In 1910, Patrick Weston Joyce's English as we Speak it in Ireland, talks both of its use in Ireland, and mentions it's borrowing into the English of England:
The second way in which our English is influenced by Irish is in vocabulary. When our Irish forefathers began to adopt English, they brought with them from their native language many single Irish words and used them as best suited to express what they meant among their newly acquired English words; and these words remain to this day in the current English of their descendants, and will I suppose remain for ever. And the process still goes on though slowly for as time passes, Irish words are being adopted even in the English of the best educated people. There is no need to give many examples here, for they will be found all through this book, especially in the Vocabulary. I will instance the single word galore (plentiful) which you will now often see in English newspapers and periodicals. The adoption of Irish words and phrases into English nowadays is in great measure due to the influence of Irishmen resident in England, who write a large proportion indeed I think the largest proportion of the articles in English periodicals of every kind. Other Irish words such as shamrock†, whiskey, bother, blarney, are now to be found in every English Dictionary. Smithereens too (broken bits after a smash) is a grand word, and is gaining ground every day. Not very long ago I found it used in a public speech in London by a Parliamentary candidate an Englishman; and he would hardly have used it unless he believed that it was fairly intelligible to his audience.

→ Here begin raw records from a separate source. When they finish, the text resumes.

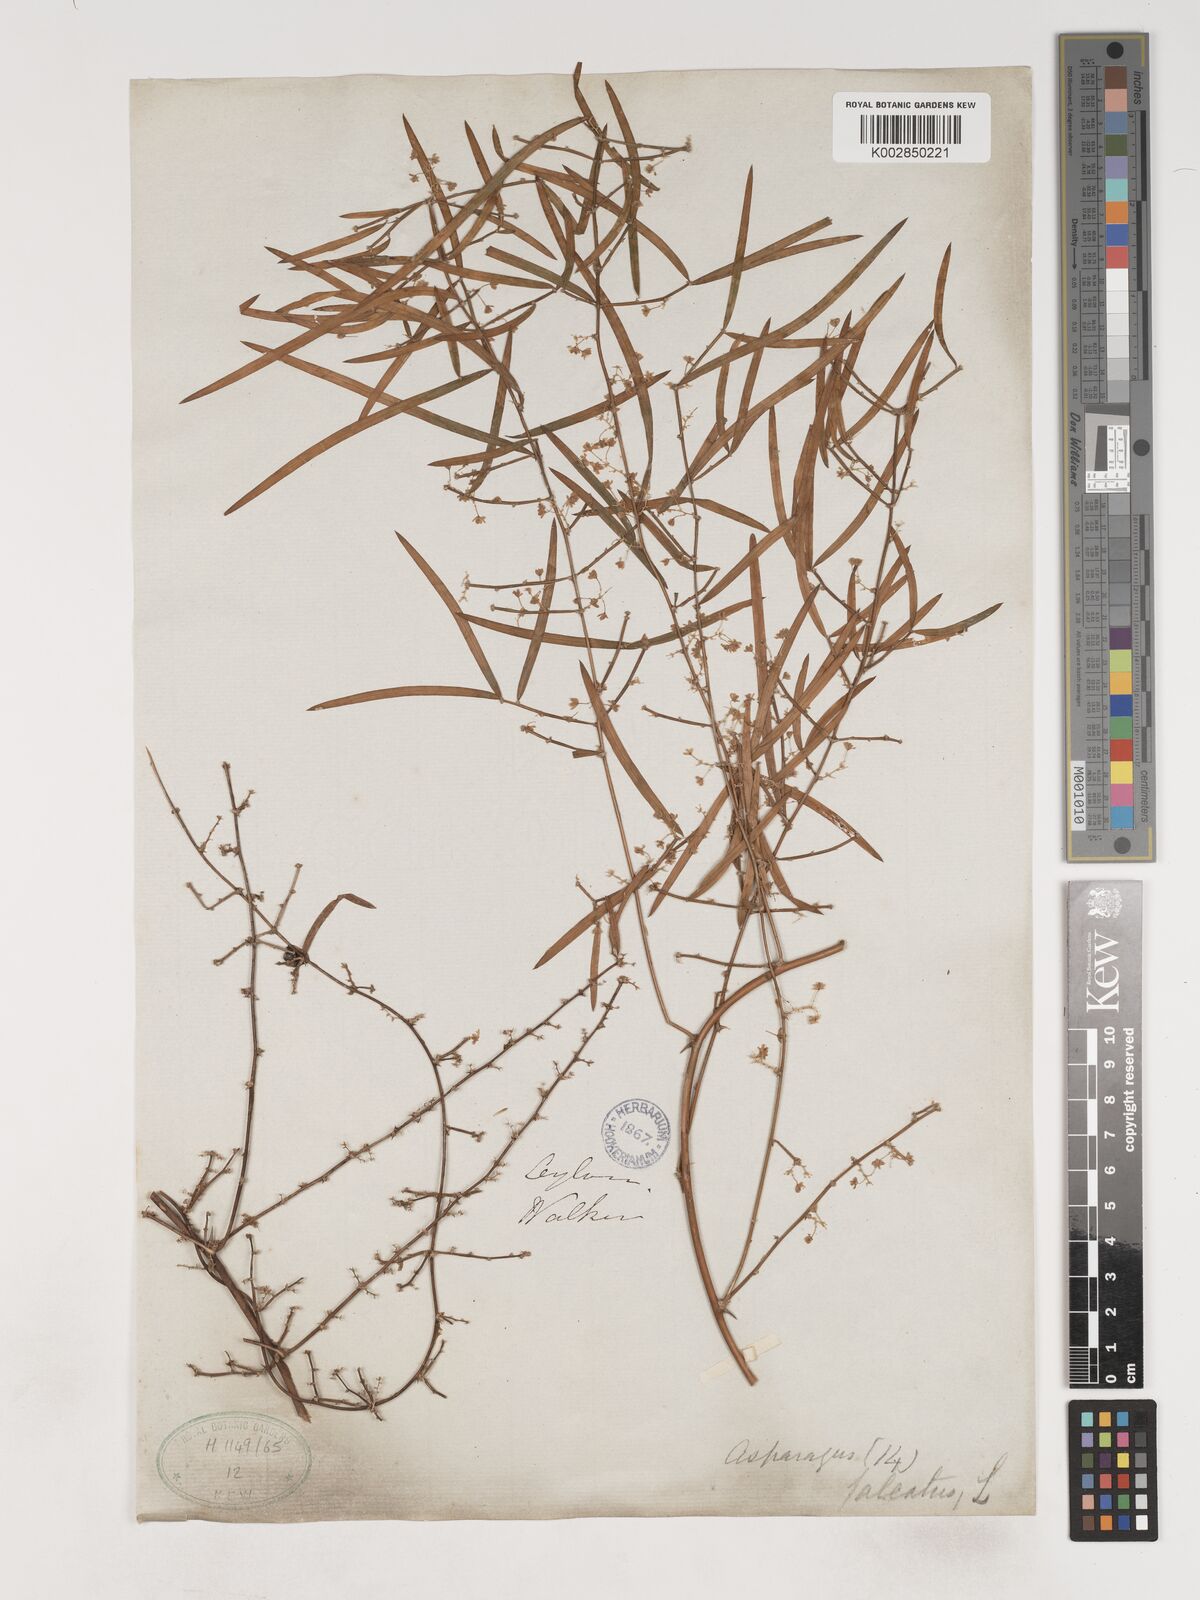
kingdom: Plantae
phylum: Tracheophyta
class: Liliopsida
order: Asparagales
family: Asparagaceae
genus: Asparagus
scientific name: Asparagus falcatus
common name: Asparagus
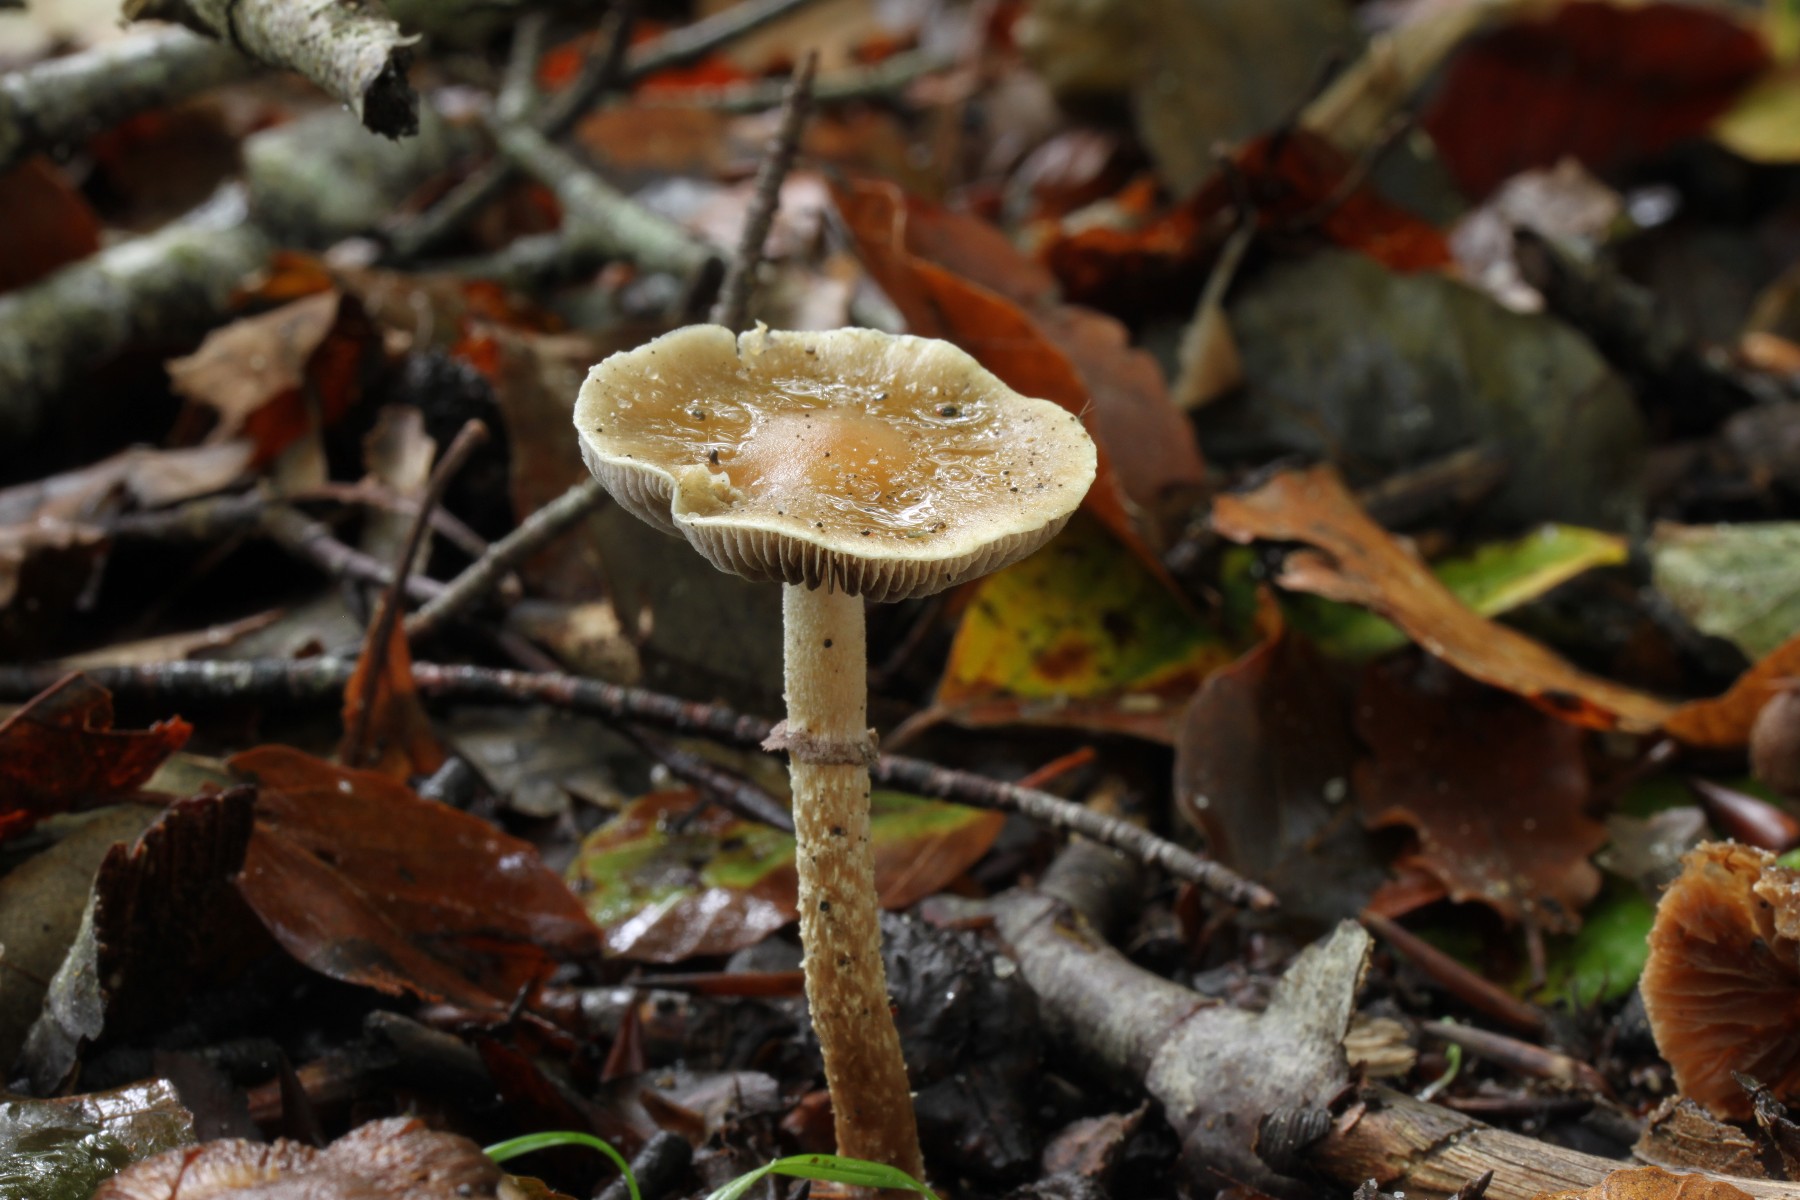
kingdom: Fungi
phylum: Basidiomycota
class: Agaricomycetes
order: Agaricales
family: Strophariaceae
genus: Leratiomyces
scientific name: Leratiomyces squamosus
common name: skællet bredblad
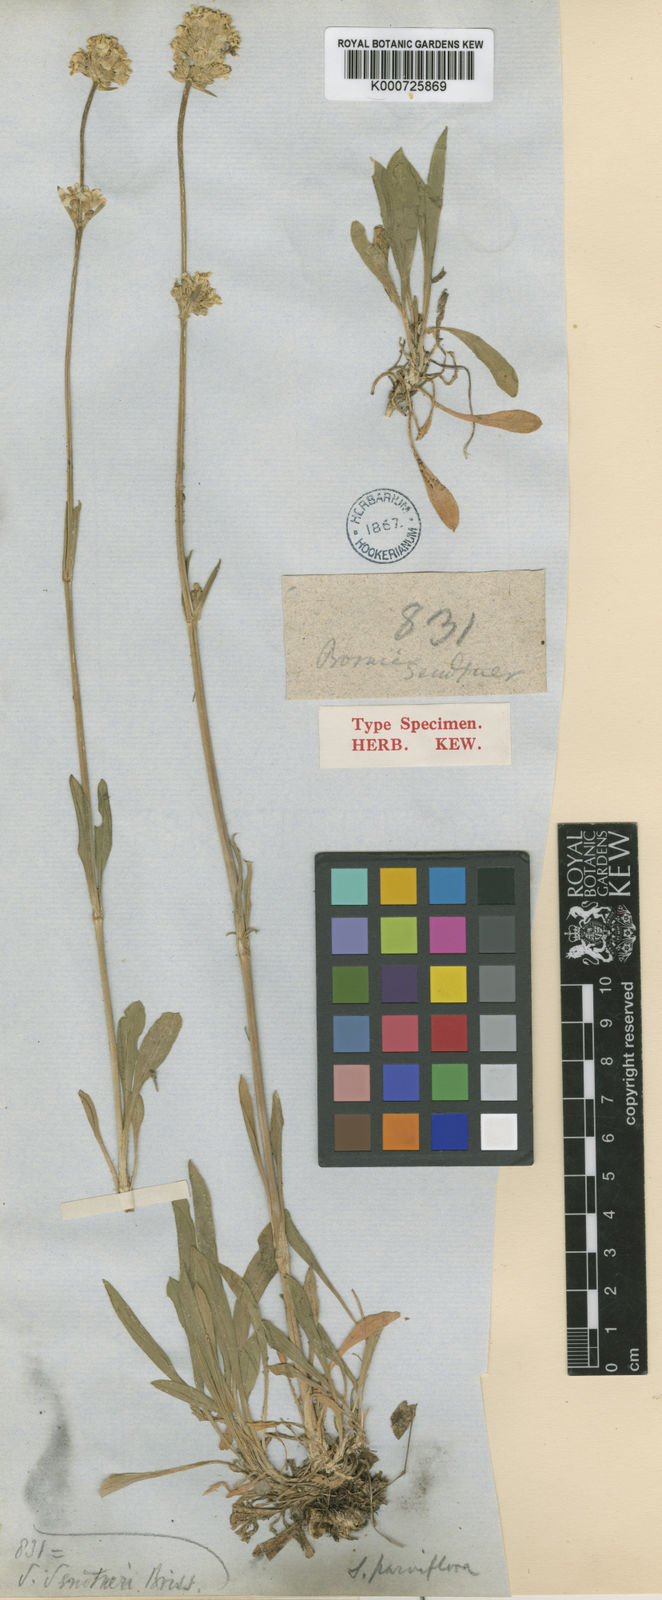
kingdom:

He's a bit after the mark, since the word is attested in English since the 17th Century, but there is some distance from "attested" to "well known".
*There's both the possibility that it came from Scottish Gaelic, and the near-certainty that the existence of gu leòir influenced the borrowing. Irish and Scottish Gaelic are very close languages (much as English and Scots, the Anglic language originally spoken in the Lowlands, are very close) to the point where there are some ways in which the Ulster dialect of Irish is closer to Scottish Gaelic than it is to Irish elsewhere. As such, of the few borrowings from those languages into English outside of Ireland and Scotland it's hard to be certain which was the source, if not both, and the mutual intelligibility would make Irish speakers of English quickly recognise a borrowing from Scottish Gaelic, and vice versa.
†Joyce is certainly correct in shamrock coming from Irish, but wrong in suspecting this is due to the influence of Irish writers for English publications. In 1571 Edmund Campion's Historie of Ireland states, "Shamrotes, Water-cresses, Rootes, and other hearbes they feed upon: Oatemale and Butter they cramme together. They drinke Whey, Milke, and Beefe broth, Flesh they devoure without bread, corne such as they have they keepe for their horses." which can't help but remind lovers of English of Johnson's dictionary's definition of oats. From this began the myth that the Irish ate shmarock. (Edmund Spenser notes the same thing 25 years later, but as a description of a famine in war-torn Munster it may be true). Most likely it was a confusion with seamsóg for wood sorrel (eaten around the world), and seamróg for clover. Either way, it was the English that decided to use shamrock in English, rather than English-speaking Irish. The distinction of shamrock only referring to certain types of clover rather than all might be an English innovation too.